やること:
課題文では、水の比重を1.00としたとき、フロロカーボンの比重はいくつとされているか。

誰にでもわかりやすい特性とは、フロロカーボンの比重や伸度です。
ラインの比重とか伸度の違いって、数字で見るよりも実際に水に落としてみたり引っ張ってみると
って体感できるくらい違いがあります。
でも耐摩耗性能だとか屈折率なんかだと、数字だけを見て
って納得するしかないのが現実。
体感できる違いがないというわけではなく、どちらかといえば、ナイロンもフロロもどちらの素材も普通に問題ないレベルで強いよって感じでした。
小難しいことを考えるのは悪いことではありませんが、ビギナーの頃にはシンプルにわかりやすく割り切った方が釣りに集中できるってのが経験上感じていることです。
シンプルな思考で釣行を重ねて、「もうちょっと〇〇したい」っていう不都合が出てきたときに初めて小難しいことを考えた方が効率的です。
なので、ナイロンとフロロの使い分けについても、体感的にわかりやすい特性で使い分けた方が両素材の違いが明確になります。
比重を生かす
具体的にどういう使い道があるかといえば、僕の場合は主に3つ。
一番多い使いどころがフロロカーボンの比重(糸の沈みやすさ)を使う場合です。
この使い方がフロロを使う場合のだいたい50%くらい。
水の比重を1.00としたとき、ナイロンの比重は1.14ですが、フロロカーボンの比重は1.78です。
1.00よりも数字が大きくなるほど水に沈みやすくなります。
ちなみにPEは0.98なので水に浮きます。
フロロの比重はナイロンの比重よりも1.5倍以上重いので、ナイロンよりもはるかに速く沈みます。
まぁ細かい数字は置いといて、浴槽に水を張って実際ラインを落としてみると違いがわかります。
フロロは沈みが速いです。
つまり、フロロカーボンの比重の重さをシンカー代わりに利用して、ルアーの浮き上がりを抑えるときに使用します。
たとえば、細身のシンキングペンシルを流れの速い中で使う場合、ルアーが簡単に浮いてしまって水面を滑って帰ってくることがあります。
こういう場合で、水面よりも皮一枚から二枚分ルアーを沈めたいってときにフロロカーボンリーダーを少し長めにとって、リーダーをシンカー代わりに利用してルアーの浮き上がりを抑えます。
フロロをシンカー代わりに使うと、ルアーの浮き上がりは抑えられますが、ルアーによっては動きを阻害してしまうものもあります。
なので、この使い方の時はワイドスナップを使うこともあります。
伸びの少なさを生かす
フロロカーボンはナイロンラインに比べて伸び率がやや少ないです。
ナイロンは100mのラインの両端を力いっぱい引っ張ると(計算上は)25mくらいは伸びると言われます。
それくらいよく伸びます。
これがフロロカーボンの場合は15m〜20mくらい伸びるそうです。

表示データ:

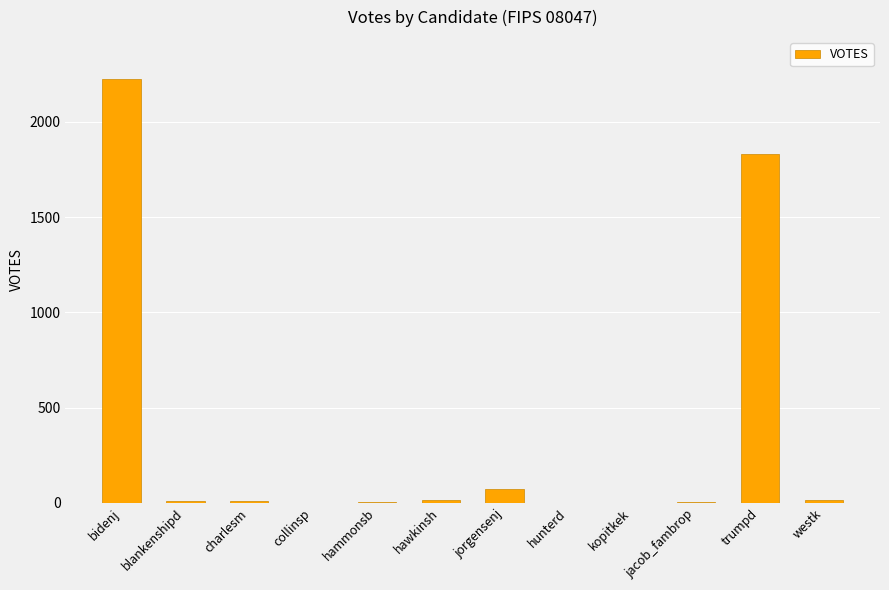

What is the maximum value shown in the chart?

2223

解答欄:
フロロカーボンの比重は1.78とされている。